Example (in PySpark or Pandas):

| id | name  | age |
|----|-------|-----|
| 1  | Alice | 30  |
| 2  | Bob   | 25  |

Key traits:

Each column has a name and data type
Each row is a single record

Think of it as a programmable spreadsheet — you can filter, sort, join, and transform it with just a few lines of code.

New cards

Pandas

A Python library used for data manipulation and analysis — built around the DataFrame structure, making it easy to clean, explore, and transform data.

Common operations:

python

import pandas as pd

pd.read_csv("file.csv")      # load data
df.head()                    # preview first 5 rows
df.dropna()                  # remove missing values
df.groupby("category").mean() # aggregate data

Where it fits:

Raw Data → Pandas (clean & transform) → Analysis/Visualisation

Think of it as your Swiss army knife for small-to-medium datasets — the go-to first tool for any data professional working in Python.

lil note:⚠ When data gets too large for Pandas → switch to PySpark

New cards

What is a cache?

A temporary storage layer that saves the results of an operation so it doesn't have to be recomputed or re-fetched every time it's needed — making processes faster and more efficient.

Example in PySpark:

python

df.cache()  # stores DataFrame in memory for repeated use

Why it matters:

Without cache → recalculates from scratch every time (slow)
With cache    → pulls saved result from memory (fast)

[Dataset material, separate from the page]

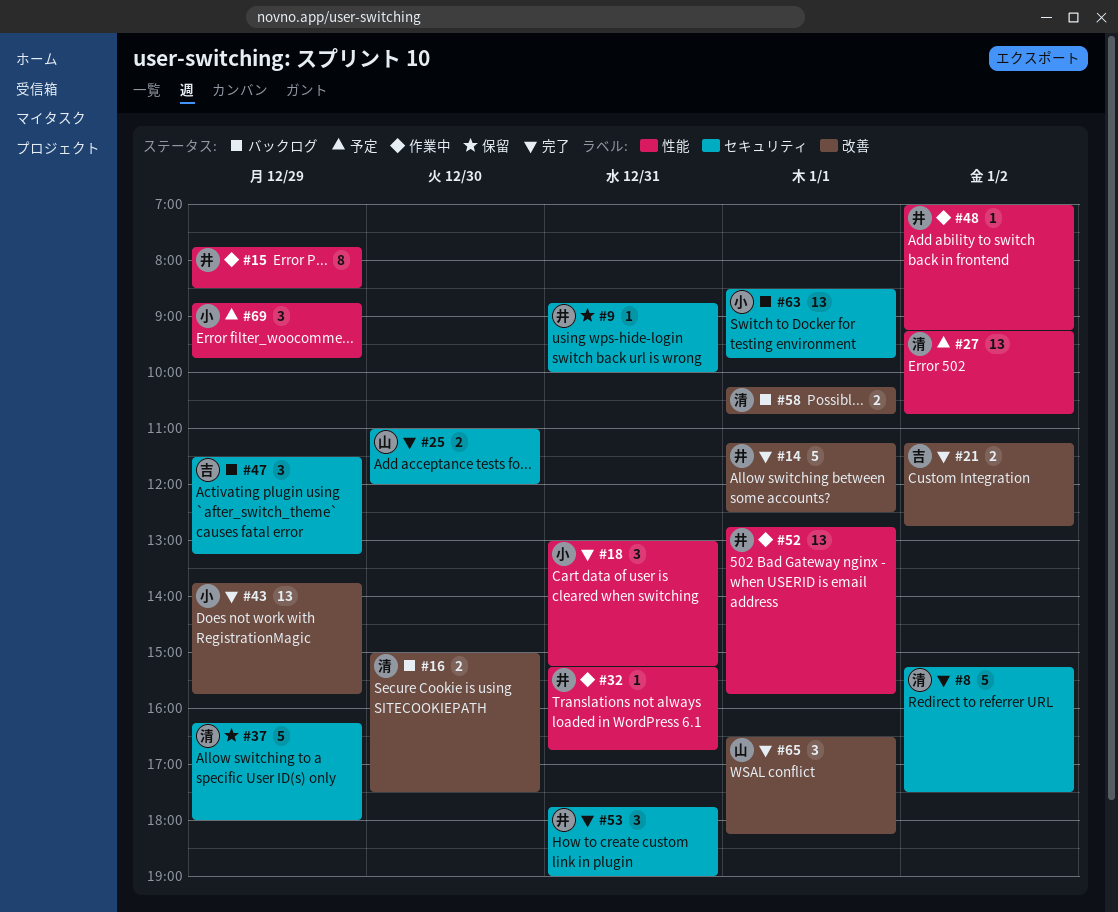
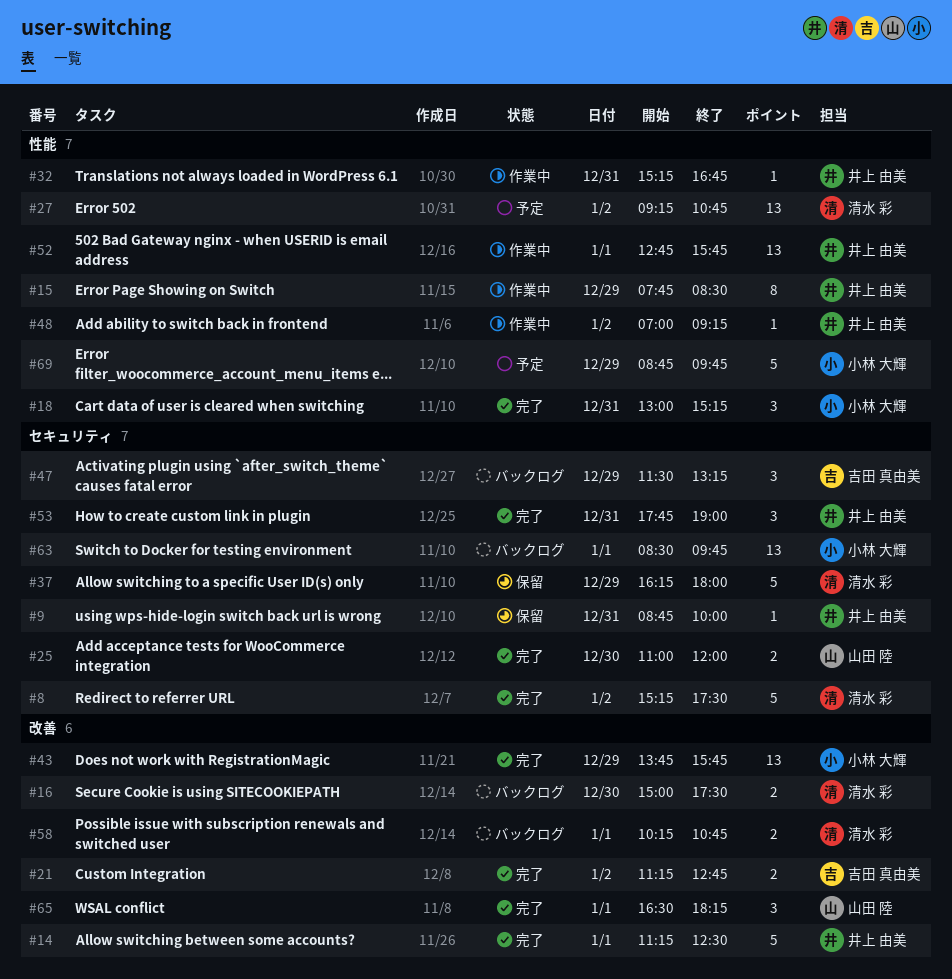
#69, estimate: 3 -> 5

Think of it as a shortcut memory — instead of redoing expensive work, it keeps the result on standby for quick access.

lil note:⚠ Caches use memory — always clear them when no longer needed to avoid overload.

New cards

What is numpy?

A Python library used for numerical computing — built around arrays, making it fast and efficient at performing mathematical operations on large sets of numbers.

Common operations:

python

import numpy as np

np.array([1, 2, 3])        # create an array
np.mean([10, 20, 30])      # calculate mean
np.sum([10, 20, 30])       # sum values
np.sqrt(144)               # square root → 12

Key difference from Pandas:

NumPy  → works with numbers & mathematical operations (arrays)
Pandas → works with structured tabular data (DataFrames)

Think of it as the mathematical engine under the hood — in fact, Pandas itself is built on top of NumPy.

lil note:💡 If Pandas is the spreadsheet, NumPy is the calculator powering it.